De un norte a otro norte, bajo la sensitiva música que crea los acuerdos, me he encontrado hoy con estos poemas. No he podido, a su través, más que volver presente lo esencial: el nombrar no es ansia, ni concilio con un mundo, ni súplica por un bien que al fin pueda alcanzarse, sino apenas constancia de un vacío, despliegue de toda escena y todo anonadamiento entre un por qué y un para qué inavistables. La existencia no cesa de asistirse un puro comienzo, la ausencia prodigiosa de motivo volviéndose su propio origen, corazón del libre fruto que precede a la siembra. Comprendo con ella cuando, alumbrándose toda amplitud, me concede toda respiración, cuando, concediéndose toda respiración, me ilumina toda amplitud. Puedo entonces advertir, cualquiera sea la imagen a la cual interiormente me sienta unido, que es la visión entera, la visión inabarcable, la que está en juego. Todo se muestra distante, desplazado, singular, y sin embargo, no dejo de estar allí, celo irradiante de nadie sin promesa de destino.
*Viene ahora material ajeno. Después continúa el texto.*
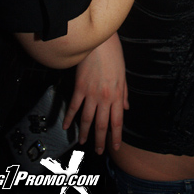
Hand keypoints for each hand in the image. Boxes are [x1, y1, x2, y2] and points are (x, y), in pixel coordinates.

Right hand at [63, 33, 127, 153]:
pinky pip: (74, 106)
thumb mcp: (123, 75)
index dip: (116, 136)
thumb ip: (124, 93)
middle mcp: (105, 97)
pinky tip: (66, 126)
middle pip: (102, 124)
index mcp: (117, 95)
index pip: (117, 121)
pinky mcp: (79, 87)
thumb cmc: (114, 55)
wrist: (101, 42)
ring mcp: (91, 93)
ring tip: (82, 143)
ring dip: (84, 132)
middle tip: (99, 151)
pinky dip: (70, 117)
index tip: (115, 147)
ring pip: (87, 119)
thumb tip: (126, 108)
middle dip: (101, 140)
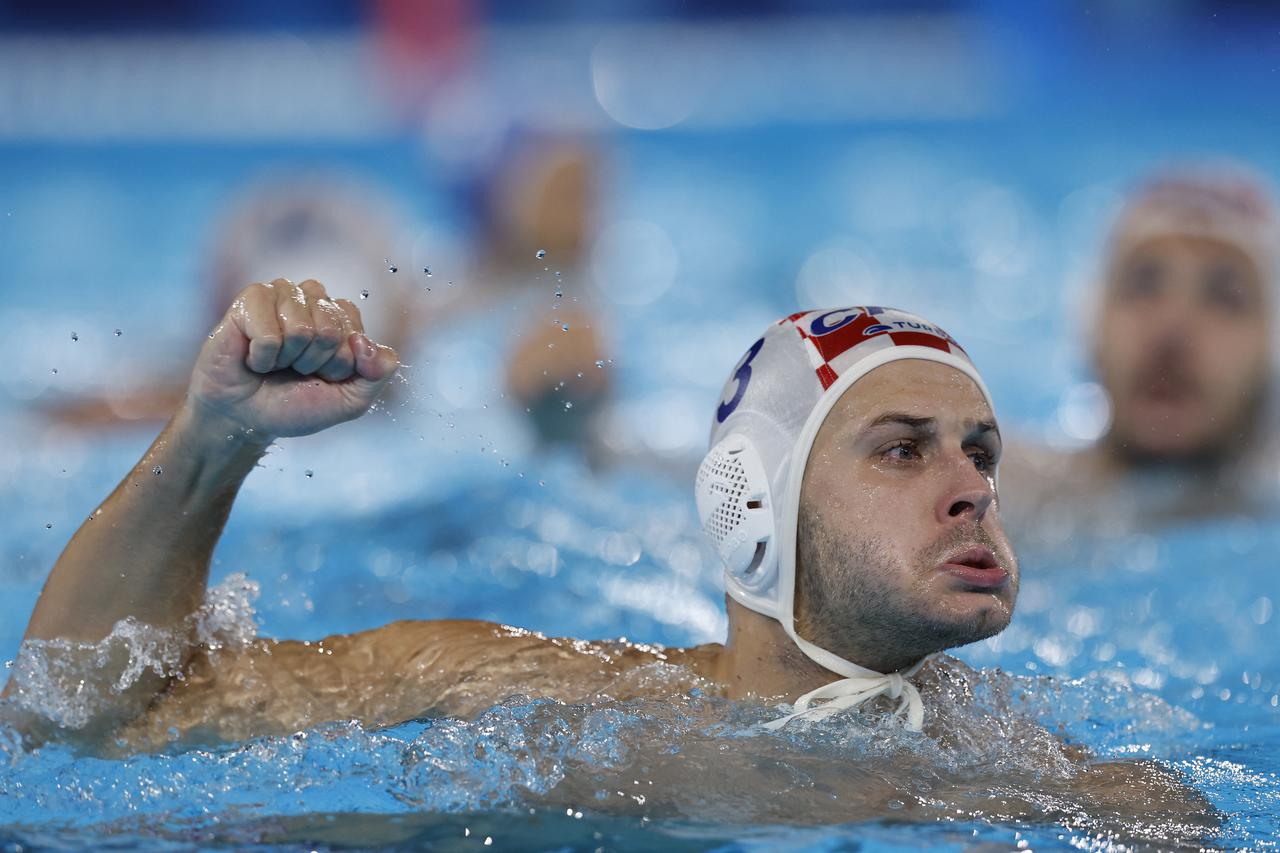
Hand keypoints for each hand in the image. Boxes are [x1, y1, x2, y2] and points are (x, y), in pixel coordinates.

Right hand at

Así, palabras, nunca me separo de vosotras. Vuestro avance, sobre un montón de voces impregnadas de óxido, se realiza otra vez en desorden: hacéis remolinear los manuscritos, demoléis las significaciones, vareáis rabiosamente vuestros frutos más consentidos. Contra la posesión a la que os quieren someter unos labios infectos, sois capaces de hablar por fuera y aun en contra de vosotras mismas. Sacudís en la intemperie germinante la identidad que os haría mortales. Comprendéis, al fin y al cabo, aquello que, obsesivamente, nos embargaba cuando éramos apenas unos niños: no sabemos lo que el mundo quiere decirnos, no sabemos lo que queremos decirle al mundo. Y así cada día sois las únicas que, dejándose hablar, nos ofrecen la respuesta generosa.
Hoy volvéis a sostener, en la levedad de unos trazos primordiales, una sola y continua evocación por la cual, a través de los tiempos y en el sin tiempo fundante, energías y seres,
poderes y cosas se corresponden, obran, fecundan, ofrecen
la amistad de su puro suceder. La página se abre: de una
imagen a otra del poema hacéis vértice en las lejanías. Vuestra
inmensidad es el sentido del misterio aventurado.